Trumponomics existe-t-il vraiment ? Une politique économique incohérente et imprévisible
Les présidents influents voient généralement leurs politiques économiques résumées en une doctrine cohérente. Reaganomics signifiait des baisses d'impôts en cascade et une politique monétaire stricte ; Clintonomics se concentrait sur la discipline budgétaire et le libre-échange ; Obamanomics privilégiait les crédits d'impôt pour la classe moyenne et l'accès élargi aux soins de santé. Puis vient Donald Trump, dont les politiques résistent à toute classification simple.

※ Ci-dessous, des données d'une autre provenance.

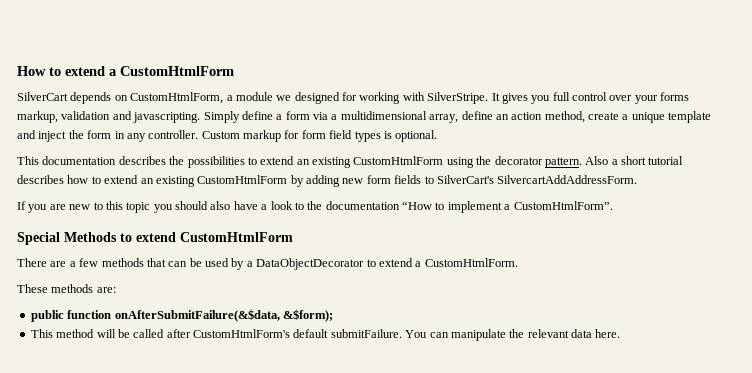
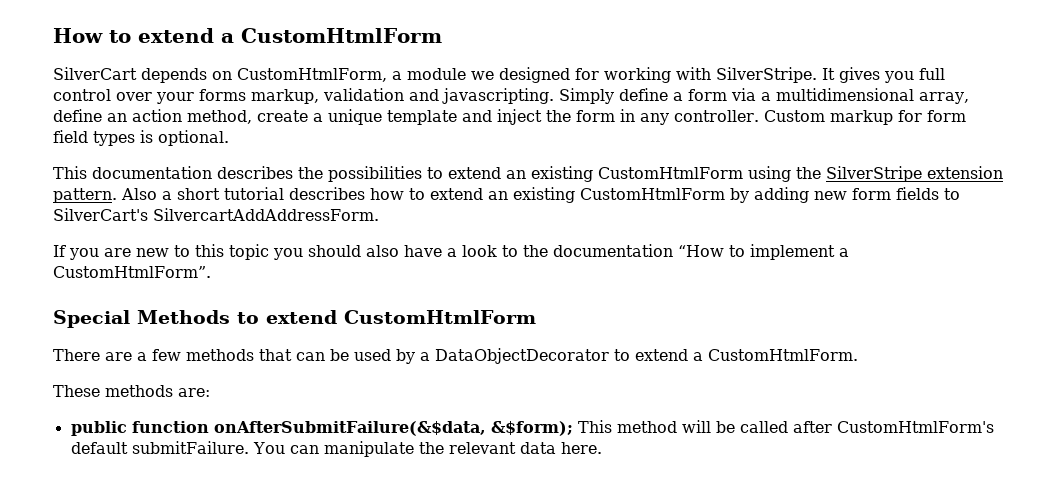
[494,156,543,165] decorator -> [825,166,1003,182] SilverStripe extension
(333, 315) // -> (573, 428) none

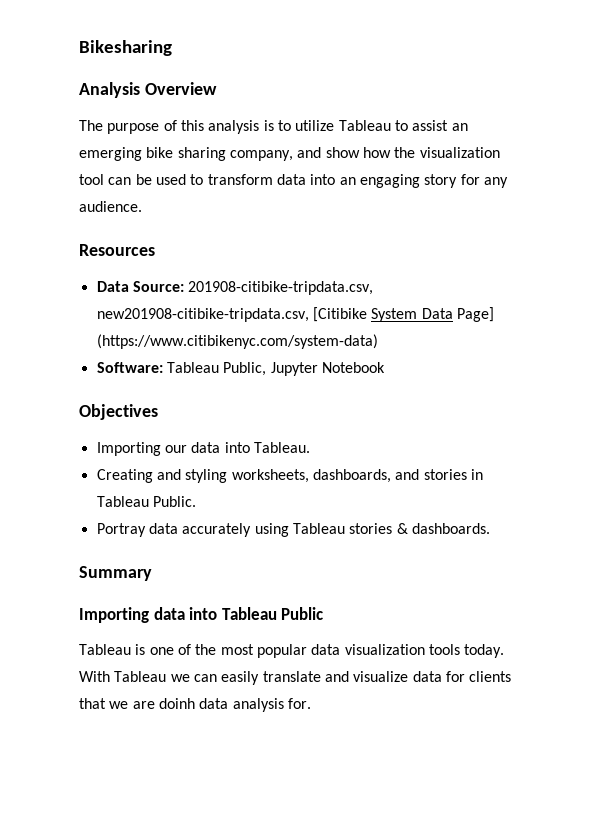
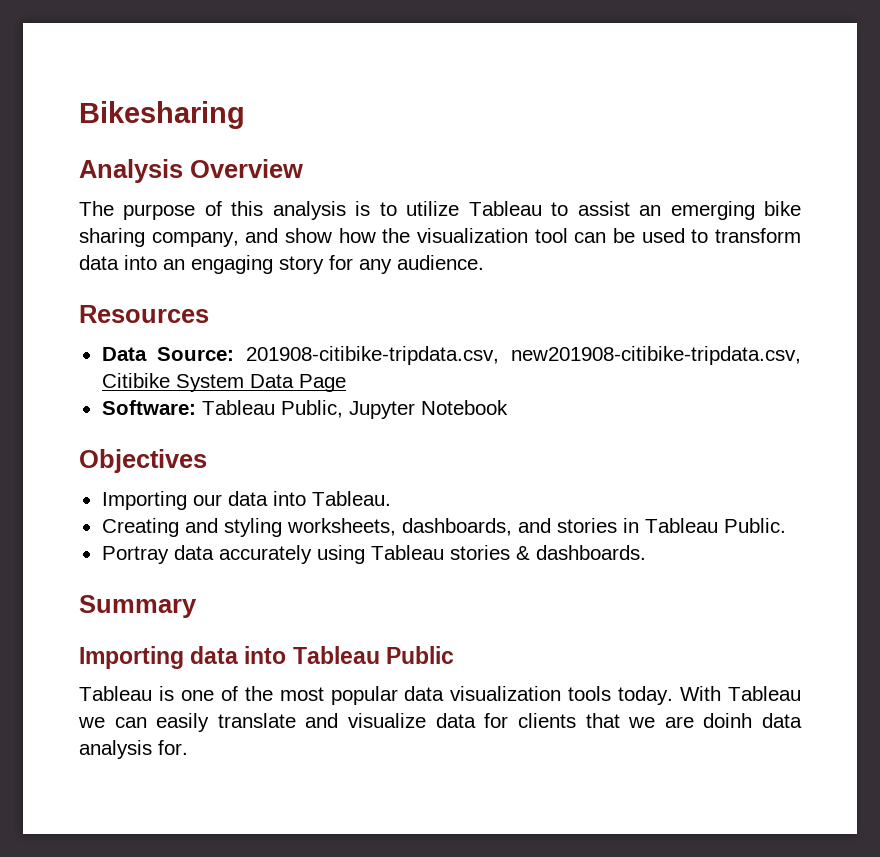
[312,307,367,322] [Citibike -> [101,373,170,388] Citibike
[456,307,494,322] [96,334,378,349] Page] (https://www.citibikenyc.com/system-data) -> [298,374,346,392] Page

Lors de son premier mandat, Trump a suivi la ligne conservatrice traditionnelle : baisses d'impôts et déréglementation. Malgré ses promesses de défendre les "hommes et femmes oubliés" de l'Amérique, son plan de réduction d'impôts de 1 900 milliards de dollars a surtout profité aux hauts revenus et aux multinationales. Son innovation la plus marquante a été le retour des tarifs douaniers et des menaces de guerres commerciales, bien qu'il ait finalement opté pour un remaniement de l'accord de libre-échange avec le Canada et le Mexique.
Si la Trumponomics 1.0 était une version légèrement plus belliqueuse de la théorie du ruissellement, son second mandat est radicalement différent. Cette année, Trump a imposé des tarifs douaniers à presque tous les pays, déclenché des guerres commerciales majeures avec la Chine, le Canada et le Mexique, et lancé une vaste campagne d'expulsions aux conséquences encore imprévisibles pour des secteurs comme l'agriculture, la construction et l'hôtellerie.

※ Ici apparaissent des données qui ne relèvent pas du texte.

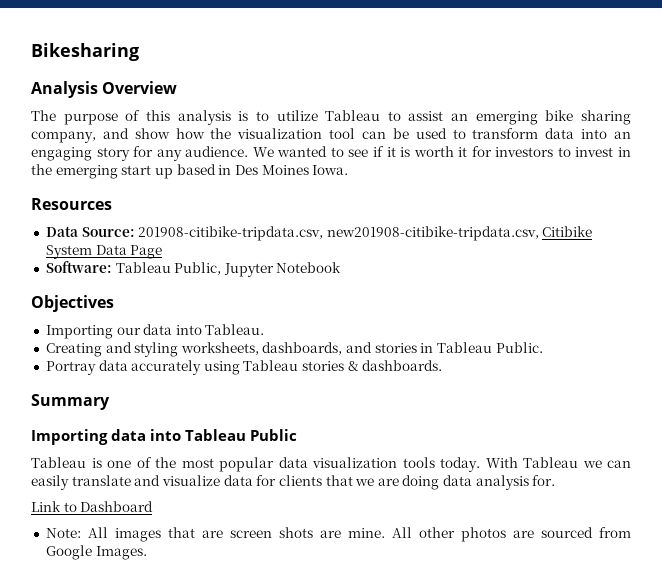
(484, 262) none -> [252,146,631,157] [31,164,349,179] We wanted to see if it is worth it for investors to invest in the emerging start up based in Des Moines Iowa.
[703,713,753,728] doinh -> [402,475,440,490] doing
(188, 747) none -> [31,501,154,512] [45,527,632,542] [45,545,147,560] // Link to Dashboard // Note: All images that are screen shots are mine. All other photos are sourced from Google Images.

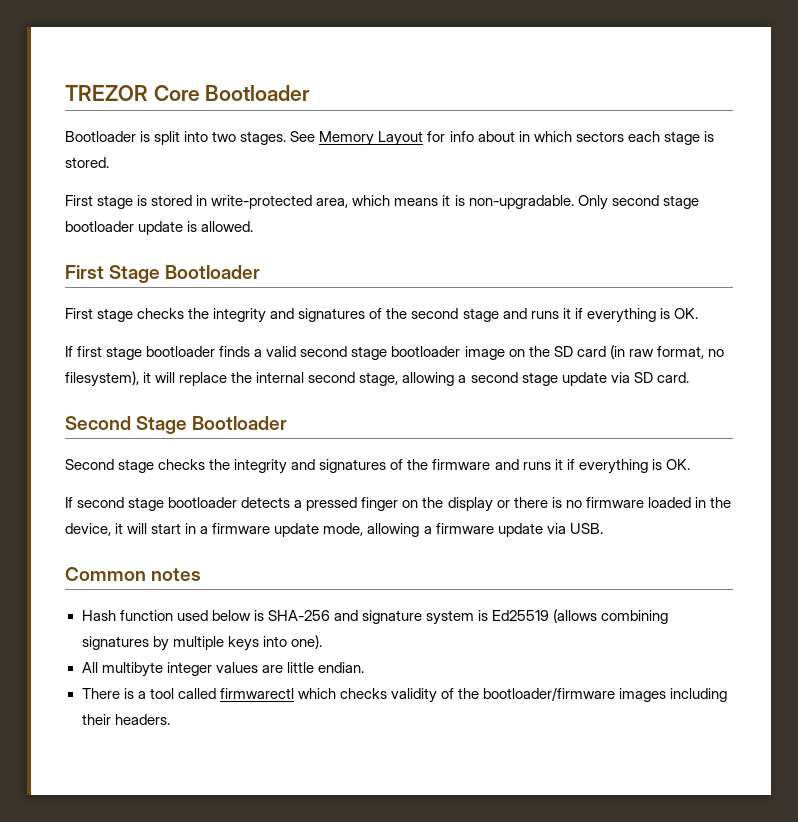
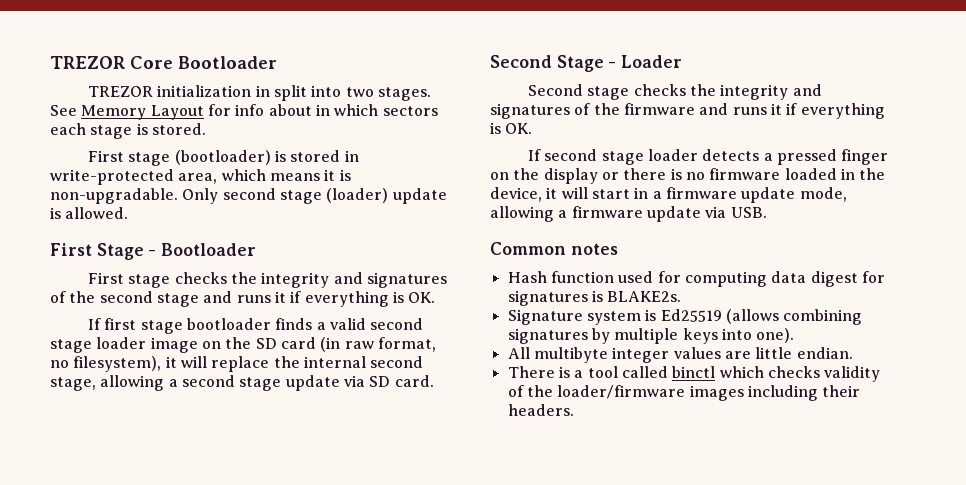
[65,131,151,142] Bootloader is -> [88,85,270,97] TREZOR initialization in
(134, 202) none -> [174,150,271,165] (bootloader)
[65,221,134,232] bootloader -> [326,188,389,203] (loader)
(161, 274) none -> [148,249,157,256] -
[391,346,461,357] bootloader -> [96,337,147,349] loader
[192,416,288,430] Bootloader -> [608,55,683,68] - Loader
[168,497,238,508] bootloader -> [648,149,699,161] loader
[211,610,422,624] below is SHA-256 and signature -> [657,271,885,287] [507,290,682,306] [507,309,583,325] for computing data digest for signatures is BLAKE2s. // Signature
[219,688,294,699] firmwarectl -> [672,366,716,378] binctl
[483,687,616,701] bootloader/firmware -> [557,385,686,399] loader/firmware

Le projet de loi républicain incluant l'essentiel de son programme domestique réduirait les impôts pour les riches tout en coupant les aides aux pauvres, augmentant massivement la dette nationale. Un mélange de contradictions. La Trumponomics a créé une économie qui se divise elle-même, promettant d'accélérer la croissance grâce à de nouvelles sources de revenus comme les tarifs douaniers qui freinent directement cette même croissance.

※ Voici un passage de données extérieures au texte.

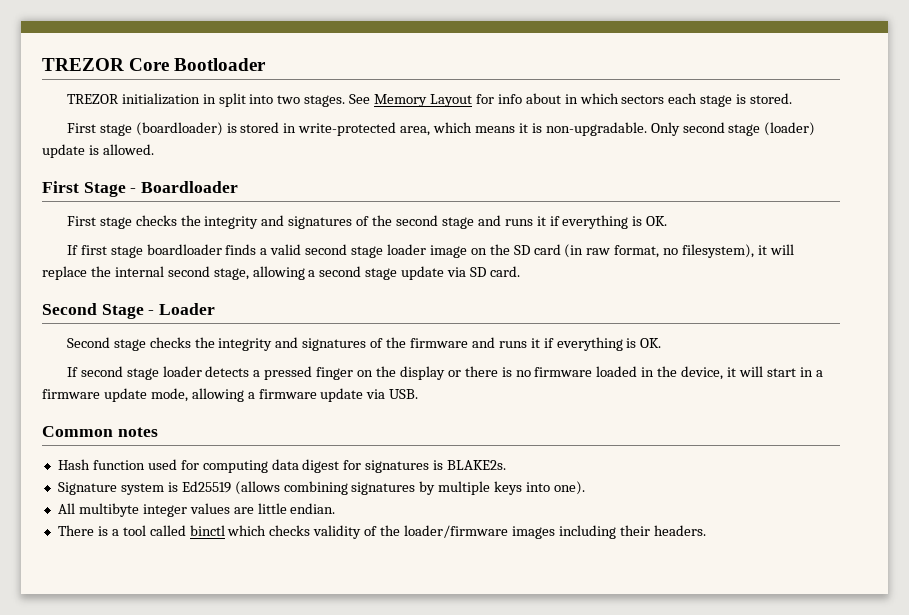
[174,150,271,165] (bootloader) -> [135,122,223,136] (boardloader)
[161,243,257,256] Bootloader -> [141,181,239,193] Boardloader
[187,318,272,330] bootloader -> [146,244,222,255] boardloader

Trump n'hésite pas à attaquer les républicains qui l'irritent, tout en poursuivant la version la plus agressive des politiques économiques traditionnelles du GOP depuis des décennies. Il a rompu avec l'orthodoxie républicaine en 2016 en promettant de protéger la Sécurité sociale, Medicare et Medicaid. Pourtant, son "magnifique projet de loi" rendrait l'accès à Medicaid plus difficile.
Le principe central de la Trumponomics est que la classe ouvrière américaine est flouée par d'autres pays, les immigrants et les bureaucrates. Ses politiques visent donc à punir les autres nations, expulser les immigrants et licencier des fonctionnaires. Mais elles n'aident guère ces mêmes travailleurs, supprimant des programmes qui les soutenaient, les laissant globalement plus vulnérables.
Trump et ses alliés ciblent "l'État administratif", accusant le gouvernement fédéral d'abus de pouvoir, tout en centralisant radicalement la politique économique à la Maison Blanche. Cette approche teste les garde-fous de la démocratie américaine et ajoute une imprévisibilité à chaque décision. On l'a vu clairement dans son message sur Truth Social après l'attaque des sites nucléaires iraniens : "Tout le monde doit maintenir les prix du pétrole bas. Je surveille !"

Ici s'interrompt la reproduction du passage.